ParallelSSH / ssh2-python

Python bindings for libssh2 C library.
https://parallel-ssh.org
GNU Lesser General Public License v2.1
228 stars 70 forks source link

Greatly speed up sftp_write example for non-trivial files #161

Closed JacobCallahan closed 2 years ago

JacobCallahan commented 2 years ago

This change loads the entire file into memory and sends that to the sftp file handler's write. The effect of this is a single call to write instead of many. This greatly speeds up the overall sftp write at the expense of loading the entire file into memory.

In the screenshot below we have two test runs on a 3.8MB file from before the change and two test runs after the change.

Screenshot from 2021-11-05 09-46-24

JacobCallahan commented 2 years ago

Also, I think this is the true resolution of #66 @mflage

mflage commented 2 years ago

Also, I think this is the true resolution of #66 @mflage

I haven't tested, as I've moved on to different ways of implementing this. But wouldn't loading the entire file in memory be an issue if:

1) the file is bigger than the available memory+swap? 2) the file is so big that just the time to read it into memory would be a bottleneck in itself?

Regarding 2. From reading the commit, it seems like this reads the whole file into memory and then connects and starts uploading. So that's basically time wasted.

JacobCallahan commented 2 years ago

I haven't tested, as I've moved on to different ways of implementing this. But wouldn't loading the entire file in memory be an issue if:

  1. the file is bigger than the available memory+swap?

Yes. The person using this example would need to ensure it isn't being used for files large enough to consume all available memory.

  1. the file is so big that just the time to read it into memory would be a bottleneck in itself?

The read time is effectively constant, so it isn't a bottleneck.

Regarding 2. From reading the commit, it seems like this reads the whole file into memory and then connects and starts uploading. So that's basically time wasted.

I'd consider it less wasteful because it not only reduces the amount of time that a file handler is open, but also reduces the amount of time that the connection is active. This is true not just syntactically but from a pure performance aspect.

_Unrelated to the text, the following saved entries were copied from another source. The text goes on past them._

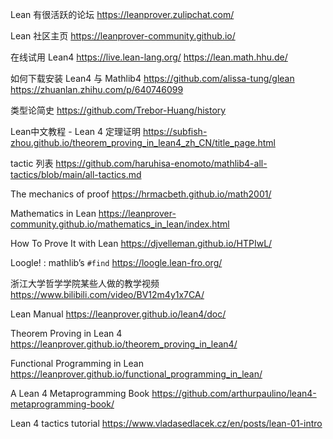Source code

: Lean 有很活跃的论坛
https://leanprover.zulipchat.com/

Lean 社区主页
https://leanprover-community.github.io/

在线试用 Lean4
https://live.lean-lang.org/
https://lean.math.hhu.de/

如何下载安装 Lean4 与 Mathlib4
https://github.com/alissa-tung/glean
https://zhuanlan.zhihu.com/p/640746099

类型论简史
https://github.com/Trebor-Huang/history

Lean中文教程 - Lean 4 定理证明
https://subfish-zhou.github.io/theorem_proving_in_lean4_zh_CN/title_page.html

tactic 列表
https://github.com/haruhisa-enomoto/mathlib4-all-tactics/blob/main/all-tactics.md

The mechanics of proof
https://hrmacbeth.github.io/math2001/

Mathematics in Lean
https://leanprover-community.github.io/mathematics_in_lean/index.html

How To Prove It with Lean
https://djvelleman.github.io/HTPIwL/

Loogle! : mathlib’s `#find`
https://loogle.lean-fro.org/

浙江大学哲学学院某些人做的教学视频
https://www.bilibili.com/video/BV12m4y1x7CA/

Lean Manual
https://leanprover.github.io/lean4/doc/

Theorem Proving in Lean 4
https://leanprover.github.io/theorem_proving_in_lean4/

Functional Programming in Lean
https://leanprover.github.io/functional_programming_in_lean/

A Lean 4 Metaprogramming Book
https://github.com/arthurpaulino/lean4-metaprogramming-book/

Lean 4 tactics tutorial
https://www.vladasedlacek.cz/en/posts/lean-01-intro
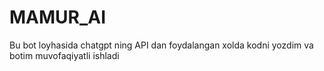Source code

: # MAMUR_AI
Bu bot loyhasida chatgpt ning API dan foydalangan xolda kodni yozdim va botim muvofaqiyatli ishladi 
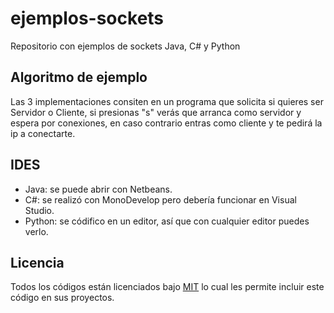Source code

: # ejemplos-sockets
Repositorio con ejemplos de sockets Java, C# y Python

## Algoritmo de ejemplo
Las 3 implementaciones consiten en un programa que solicita si quieres ser Servidor o Cliente, si presionas "s" verás que arranca como servidor y espera por conexiones, en caso contrario entras como cliente y te pedirá la ip a conectarte.

## IDES

* Java: se puede abrir con Netbeans.
* C#: se realizó con MonoDevelop pero debería funcionar en Visual Studio.
* Python: se códifico en un editor, así que con cualquier editor puedes verlo.

## Licencia
Todos los códigos están licenciados bajo [MIT](https://es.wikipedia.org/wiki/Licencia_MIT) lo cual les permite incluir este código en sus proyectos. 
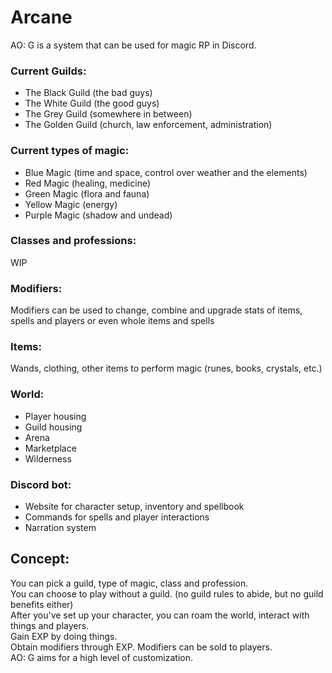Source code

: # Arcane

AO: G is a system that can be used for magic RP in Discord.

### Current Guilds:
+ The Black Guild (the bad guys)
+ The White Guild (the good guys)
+ The Grey Guild (somewhere in between)
+ The Golden Guild (church, law enforcement, administration)

### Current types of magic: 
+ Blue Magic (time and space, control over weather and the elements)
+ Red Magic (healing, medicine)
+ Green Magic (flora and fauna)
+ Yellow Magic (energy)
+ Purple Magic (shadow and undead)

### Classes and professions:
WIP

### Modifiers:
Modifiers can be used to change, combine and upgrade stats of items, spells and players or even whole items and spells

### Items:
Wands, clothing, other items to perform magic (runes, books, crystals, etc.)

### World:
+ Player housing
+ Guild housing
+ Arena
+ Marketplace
+ Wilderness

### Discord bot:
+ Website for character setup, inventory and spellbook
+ Commands for spells and player interactions
+ Narration system

## Concept:
You can pick a guild, type of magic, class and profession.\
You can choose to play without a guild. (no guild rules to abide, but no guild benefits either)\
After you've set up your character, you can roam the world, interact with things and players.\
Gain EXP by doing things.\
Obtain modifiers through EXP. Modifiers can be sold to players.\
AO: G aims for a high level of customization.

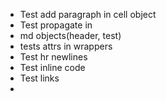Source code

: - Test add paragraph in cell object
- Test propagate in 
- md objects(header, test)
- tests attrs in wrappers
- Test hr newlines
- Test inline code
- Test links
- 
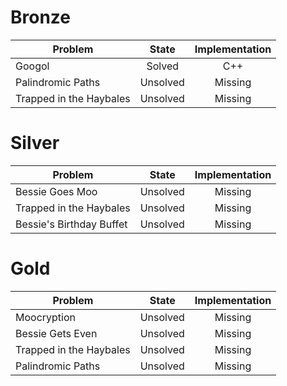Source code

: # Bronze
| Problem        | State           | Implementation  |
| -------------  |:---------------:| :--------------:|
| Googol | Solved          | C++            |
| Palindromic Paths | Unsolved          | Missing            |
| Trapped in the Haybales | Unsolved          | Missing            |
# Silver
| Problem        | State           | Implementation  |
| ------------- |:---------------:| :--------------:|
| Bessie Goes Moo | Unsolved          | Missing            |
| Trapped in the Haybales | Unsolved          | Missing            |
| Bessie's Birthday Buffet | Unsolved          | Missing            |
# Gold
| Problem        | State           | Implementation  |
| ------------- |:---------------:| :--------------:|
| Moocryption | Unsolved          | Missing            |
| Bessie Gets Even | Unsolved          | Missing            |
| Trapped in the Haybales | Unsolved          | Missing            |
| Palindromic Paths | Unsolved          | Missing            |
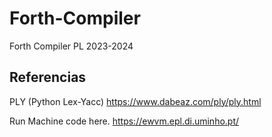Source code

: # Forth-Compiler

Forth Compiler PL 2023-2024

## Referencias

PLY (Python Lex-Yacc) 
https://www.dabeaz.com/ply/ply.html 

Run Machine code here.
https://ewvm.epl.di.uminho.pt/
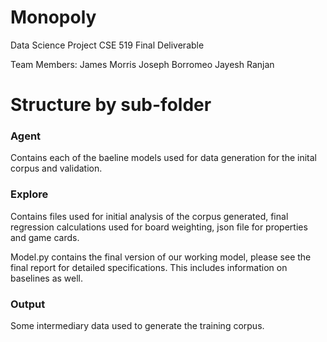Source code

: # Monopoly
Data Science Project CSE 519 Final Deliverable

Team Members:
James Morris
Joseph Borromeo
Jayesh Ranjan


# Structure by sub-folder
### Agent   
Contains each of the baeline models used for data generation for the inital corpus and validation.

### Explore
Contains files used for initial analysis of the corpus generated, final regression calculations used
for board weighting, json file for properties and game cards. 

Model.py contains the final version of our working model, please see the final report for detailed specifications. This includes information on
baselines as well.

### Output 
Some intermediary data used to generate the training corpus.
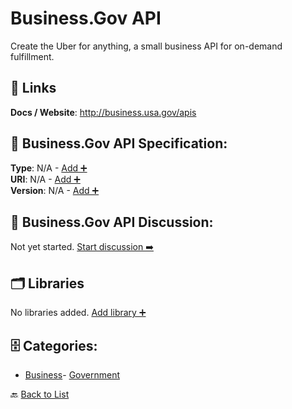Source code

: # Business.Gov API

Create the Uber for anything, a small business API for on-demand fulfillment.

##  🔗 Links
**Docs / Website**: http://business.usa.gov/apis

## 🧬 Business.Gov API Specification:
**Type**: N/A - [Add ➕](https://github.com/apis-list/apis-list/edit/main/apis.yaml#L2382)  
**URI**: N/A - [Add ➕](https://github.com/apis-list/apis-list/edit/main/apis.yaml#L2382)  
**Version**: N/A - [Add ➕](https://github.com/apis-list/apis-list/edit/main/apis.yaml#L2382)

## 💬 Business.Gov API Discussion:
Not yet started. [Start discussion ➡️](https://github.com/apis-list/apis-list/discussions/new)

## 🗂️ Libraries

No libraries added. [Add library ➕](https://github.com/apis-list/apis-list/edit/main/apis.yaml#L2382)    


## 🗄️ Categories:
- [Business](https://github.com/apis-list/apis-list#business-)- [Government](https://github.com/apis-list/apis-list#government-)

🔙  [Back to List](https://github.com/apis-list/apis-list)
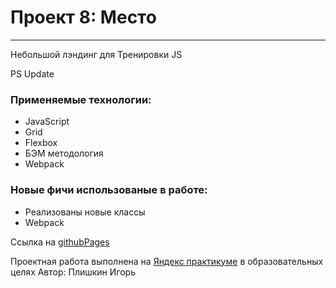 # Проект 8: Место

------

Небольшой лэндинг для Тренировки JS

PS Update

### Применяемые технологии:

* JavaScript
* Grid
* Flexbox
* БЭМ методология
* Webpack



### Новые фичи использованые в работе:
* Реализованы новые классы
* Webpack

Ссылка на [githubPages]( https://igor-plishkin.github.io/mesto/)

Проектная работа выполнена на [Яндекс практикуме](https://praktikum.yandex.ru/) в образовательных целях
Автор: Плишкин Игорь
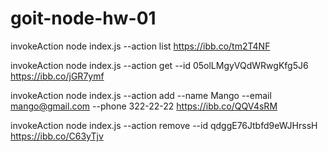 # goit-node-hw-01

invokeAction 
node index.js --action list
https://ibb.co/tm2T4NF

invokeAction 
node index.js --action get --id 05olLMgyVQdWRwgKfg5J6
https://ibb.co/jGR7ymf

invokeAction
node index.js --action add --name Mango --email mango@gmail.com --phone 322-22-22
https://ibb.co/QQV4sRM

invokeAction
node index.js --action remove --id qdggE76Jtbfd9eWJHrssH
https://ibb.co/C63yTjv


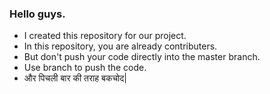### Hello guys.
- I created this repository for our project.
- In this repository, you are already contributers.
- But don't push your code directly into the master branch.
- Use <your-name> branch to push the code.
- और पिचली बार की तराह बकचोद|
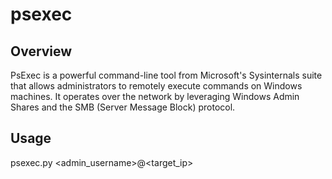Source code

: # psexec

## Overview

PsExec is a powerful command-line tool from Microsoft's Sysinternals suite that allows administrators to remotely execute commands on Windows machines. It operates over the network by leveraging Windows Admin Shares and the SMB (Server Message Block) protocol.

## Usage

psexec.py <admin_username>@<target_ip>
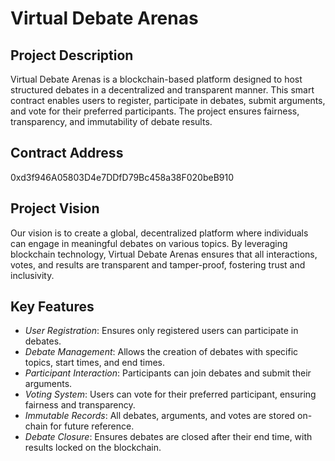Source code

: # Virtual Debate Arenas

## Project Description
Virtual Debate Arenas is a blockchain-based platform designed to host structured debates in a decentralized and transparent manner. This smart contract enables users to register, participate in debates, submit arguments, and vote for their preferred participants. The project ensures fairness, transparency, and immutability of debate results.

## Contract Address
0xd3f946A05803D4e7DDfD79Bc458a38F020beB910

## Project Vision
Our vision is to create a global, decentralized platform where individuals can engage in meaningful debates on various topics. By leveraging blockchain technology, Virtual Debate Arenas ensures that all interactions, votes, and results are transparent and tamper-proof, fostering trust and inclusivity.


## Key Features
- *User Registration*: Ensures only registered users can participate in debates.
- *Debate Management*: Allows the creation of debates with specific topics, start times, and end times.
- *Participant Interaction*: Participants can join debates and submit their arguments.
- *Voting System*: Users can vote for their preferred participant, ensuring fairness and transparency.
- *Immutable Records*: All debates, arguments, and votes are stored on-chain for future reference.
- *Debate Closure*: Ensures debates are closed after their end time, with results locked on the blockchain.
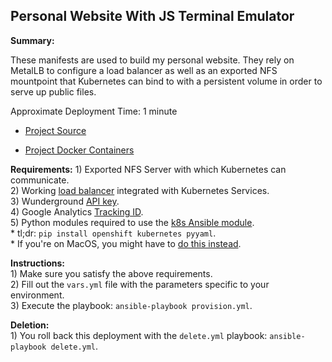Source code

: ## Personal Website With JS Terminal Emulator

**Summary:**

These manifests are used to build my personal website. They rely on MetalLB to configure a load balancer as well as an exported NFS mountpoint that Kubernetes can bind to with a persistent volume in order to serve up public files. 

Approximate Deployment Time: 1 minute

* [Project Source](https://github.com/zimmertr/Personal-Website-With-JS-Terminal-Emulator)

* [Project Docker Containers](https://github.com/zimmertr/Personal-Website-With-JS-Terminal-Emulator/tree/master/Docker)

**Requirements:**
    1) Exported NFS Server with which Kubernetes can communicate.  
    2) Working [load balancer](https://metallb.universe.tf/) integrated with Kubernetes Services.  
    3) Wunderground [API key](https://www.wunderground.com/weather/api/).  
    4) Google Analytics [Tracking ID](https://developers.google.com/analytics/devguides/collection/analyticsjs/).  
    5) Python modules required to use the [k8s Ansible module](https://docs.ansible.com/ansible/latest/modules/k8s_module.html).  
        * tl;dr: `pip install openshift kubernetes pyyaml`.  
        * If you're on MacOS, you might have to [do this instead](https://github.com/ansible/ansible/issues/43637#issuecomment-443495763).  

**Instructions:**  
    1) Make sure you satisfy the above requirements.   
    2) Fill out the `vars.yml` file with the parameters specific to your environment.  
    3) Execute the playbook: `ansible-playbook provision.yml`.  

**Deletion:**  
    1) You roll back this deployment with the `delete.yml` playbook: `ansible-playbook delete.yml`.
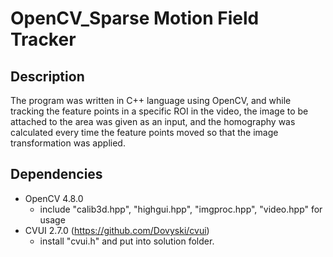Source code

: # OpenCV_Sparse Motion Field Tracker

## Description
The program was written in C++ language using OpenCV, and while tracking the feature points in a specific ROI in the video, the image to be attached to the area was given as an input, and the homography was calculated every time the feature points moved so that the image transformation was applied.

## Dependencies

* OpenCV 4.8.0
  * include "calib3d.hpp", "highgui.hpp", "imgproc.hpp", "video.hpp" for usage
* CVUI 2.7.0 (https://github.com/Dovyski/cvui)
  * install "cvui.h" and put into solution folder.
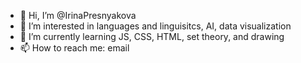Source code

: - 👋 Hi, I’m @IrinaPresnyakova
- 👀 I’m interested in languages and linguisitcs, AI, data visualization
- 🌱 I’m currently learning JS, CSS, HTML, set theory, and drawing
- 📫 How to reach me: email     

<!---
IrinaPresnyakova/IrinaPresnyakova is a ✨ special ✨ repository because its `README.md` (this file) appears on your GitHub profile.
You can click the Preview link to take a look at your changes.
--->
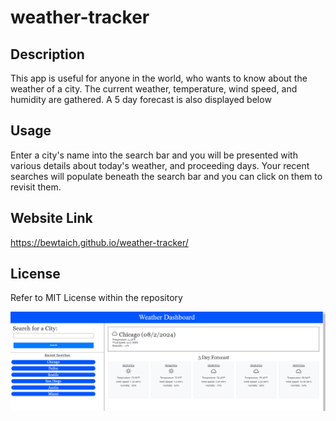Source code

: # weather-tracker

## Description
This app is useful for anyone in the world, who wants to know about the weather of a city. The current weather, temperature, wind speed, and humidity are gathered. A 5 day forecast is also displayed below

## Usage
Enter a city's name into the search bar and you will be presented with various details about today's weather, and proceeding days. Your recent searches will populate beneath the search bar and you can click on them to revisit them.

## Website Link

https://bewtaich.github.io/weather-tracker/

## License
Refer to MIT License within the repository

![Tracker](weatherdashboard.png)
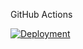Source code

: GitHub Actions

[![Deployment](https://github.com/Hovhannisyan111/actions/actions/workflows/pages/pages-build-deployment/badge.svg)](https://github.com/Hovhannisyan111/actions/actions/workflows/pages/Deployment)
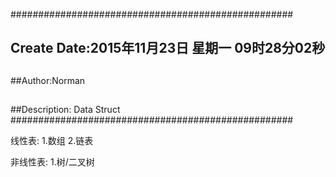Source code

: ###################################################
## Create Date:2015年11月23日 星期一 09时28分02秒
##
##Author:Norman
##
##Description: Data Struct
###################################################


线性表:
    1.数组
    2.链表

非线性表:
    1.树/二叉树
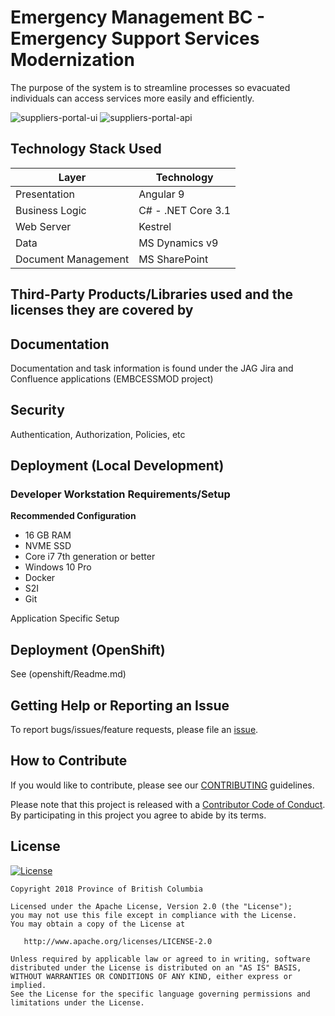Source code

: # Emergency Management BC - Emergency Support Services Modernization
The purpose of the system is to streamline processes so evacuated individuals can access services more easily and efficiently. 

![suppliers-portal-ui](https://github.com/ytqsl/embc-ess-mod/workflows/suppliers-portal-ui/badge.svg)
![suppliers-portal-api](https://github.com/ytqsl/embc-ess-mod/workflows/suppliers-portal-api/badge.svg)

## Technology Stack Used
| Layer   | Technology | 
| ------- | ------------ |
| Presentation | Angular 9 |
| Business Logic | C# - .NET Core 3.1 |
| Web Server | Kestrel |
| Data    | MS Dynamics v9|
| Document Management    | MS SharePoint |   


## Third-Party Products/Libraries used and the licenses they are covered by

## Documentation

Documentation and task information is found under the JAG Jira and Confluence applications (EMBCESSMOD project)

## Security

Authentication, Authorization, Policies, etc


## Deployment (Local Development)

### Developer Workstation Requirements/Setup
**Recommended Configuration**
- 16 GB RAM
- NVME SSD
- Core i7 7th generation or better
- Windows 10 Pro
- Docker
- S2I
- Git 

Application Specific Setup

## Deployment (OpenShift)

See (openshift/Readme.md)

## Getting Help or Reporting an Issue

To report bugs/issues/feature requests, please file an [issue](../../issues).

## How to Contribute

If you would like to contribute, please see our [CONTRIBUTING](./CONTRIBUTING.md) guidelines.

Please note that this project is released with a [Contributor Code of Conduct](./CODE_OF_CONDUCT.md). By participating in this project you agree to abide by its terms.

## License

[![License](https://img.shields.io/badge/License-Apache%202.0-blue.svg)](LICENSE)

    Copyright 2018 Province of British Columbia

    Licensed under the Apache License, Version 2.0 (the "License");
    you may not use this file except in compliance with the License.
    You may obtain a copy of the License at

       http://www.apache.org/licenses/LICENSE-2.0

    Unless required by applicable law or agreed to in writing, software
    distributed under the License is distributed on an "AS IS" BASIS,
    WITHOUT WARRANTIES OR CONDITIONS OF ANY KIND, either express or implied.
    See the License for the specific language governing permissions and
    limitations under the License.
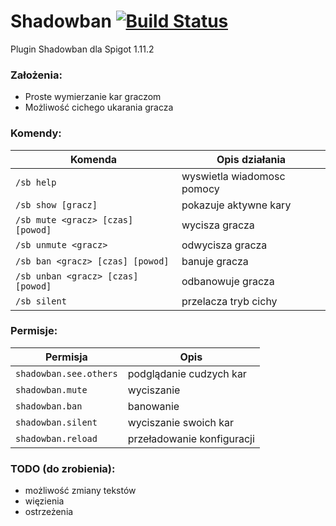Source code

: # Shadowban [![Build Status](https://travis-ci.org/JadaSwiry/Shadowban.svg?branch=master)](https://travis-ci.org/JadaSwiry/Shadowban)
Plugin Shadowban dla Spigot 1.11.2

### Założenia:
- Proste wymierzanie kar graczom
- Możliwość cichego ukarania gracza

### Komendy:

| Komenda | Opis działania |
| --- | --- |
| `/sb help` | wyswietla wiadomosc pomocy |
| `/sb show [gracz]` | pokazuje aktywne kary |
| `/sb mute <gracz> [czas] [powod]` | wycisza gracza |
| `/sb unmute <gracz>` | odwycisza gracza |
| `/sb ban <gracz> [czas] [powod]` | banuje gracza |
| `/sb unban <gracz> [czas] [powod]` | odbanowuje gracza |
| `/sb silent` | przelacza tryb cichy |

### Permisje:

| Permisja | Opis |
| --- | --- |
| `shadowban.see.others` | podglądanie cudzych kar |
| `shadowban.mute` | wyciszanie |
| `shadowban.ban` | banowanie |
| `shadowban.silent` | wyciszanie swoich kar |
| `shadowban.reload` | przeładowanie konfiguracji |

### TODO (do zrobienia):
- możliwość zmiany tekstów
- więzienia
- ostrzeżenia
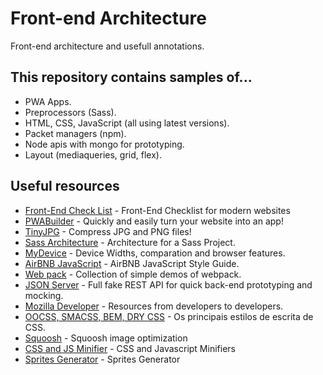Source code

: # Front-end Architecture

Front-end architecture and usefull annotations.


## This repository contains samples of...
* PWA Apps.
* Preprocessors (Sass).
* HTML, CSS, JavaScript (all using latest versions).
* Packet managers (npm).
* Node apis with mongo for prototyping.
* Layout (mediaqueries, grid, flex).


## Useful resources

* [Front-End Check List](https://github.com/thedaviddias/Front-End-Checklist) - Front-End Checklist for modern websites
* [PWABuilder](https://www.pwabuilder.com/) - Quickly and easily turn your website into an app!
* [TinyJPG](https://tinyjpg.com/) - Compress JPG and PNG files!
* [Sass Architecture](https://www.sitepoint.com/architecture-sass-project/) - Architecture for a Sass Project.
* [MyDevice](https://www.mydevice.io/) - Device Widths, comparation and browser features.
* [AirBNB JavaScript](https://github.com/airbnb/javascript) - AirBNB JavaScript Style Guide.
* [Web pack](https://github.com/ruanyf/webpack-demos) - Collection of simple demos of webpack.
* [JSON Server](https://github.com/typicode/json-server) - Full fake REST API for quick back-end prototyping and mocking.
* [Mozilla Developer](https://developer.mozilla.org/pt-BR/) - Resources from developers to developers.
* [OOCSS, SMACSS, BEM, DRY CSS](https://tableless.com.br/oocss-smacss-bem-dry-css-afinal-como-escrever-css/) - Os principais estilos de escrita de CSS.
* [Squoosh](https://squoosh.app) - Squoosh image optimization
* [CSS and JS Minifier](https://www.minifier.org/) - CSS and Javascript Minifiers
* [Sprites Generator](https://www.toptal.com/developers/css/sprite-generator/) - Sprites Generator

pkittenis commented 2 years ago

Thanks for the interest and PR.

Loading the entire file into memory is not sustainable, nor will it work for all files. A large enough file will eventually exhaust available memory.

There is already a buffering parameter on open. The code should be setting that to a larger buffer size if it wants to read larger sizes. It is a trivial change to the example.

The actual implementation in parallel-ssh already sets a large buffer on open which should be used instead.

JacobCallahan commented 2 years ago

Loading the entire file into memory is not sustainable, nor will it work for all files. A large enough file will eventually exhaust available memory.

Correct, and it shouldn't be up to you/ssh2-python to ensure people don't burst that limit. However, if you don't go with this implementation, then perhaps a note on the impact of the current method would help future users.

There is already a buffering parameter on open. The code should be setting that to a larger buffer size if it wants to read larger sizes. It is a trivial change to the example.

Again correct and again a valid alternative to the suggested changes in this PR. For those concerned about large file sizes, a larger buffer size would help in the case where you iterate over that buffer size. This would still, in effect, be slower than my version but more memory-friendly. In the current example, it relies on python's default line-based buffer size. When the current example was used on my test file [3.8MB over 29,888 lines], you can see just how slow the transfer was.

The actual implementation in parallel-ssh already sets a large buffer on open which should be used instead.

I'm not sure how many people use ssh2-python directly over parallel-ssh (like myself) that wouldn't see that version, but that would again be an improvement over the current example.

Basically, I'm fine with any way you would like to proceed as long as the example is updated to make it clear that small buffers would result in a drastic performance drop. I love this library and actively push it over paramiko :D [1]. I would just hate if someone used this example on a file similar to my test file and concluded that it is worse than the transfer speeds they would see when using paramiko or other alternative libraries.

[1] - https://www.youtube.com/watch?v=65wMDwsqF6w

pkittenis commented 2 years ago

Use parallel-ssh.

If you really really want to use this library, prepare to write a whole lot of code, and find ways to improve performance beyond what is offered by libssh2 alone.

Will update example separately. This is not the right approach and will create other bugs.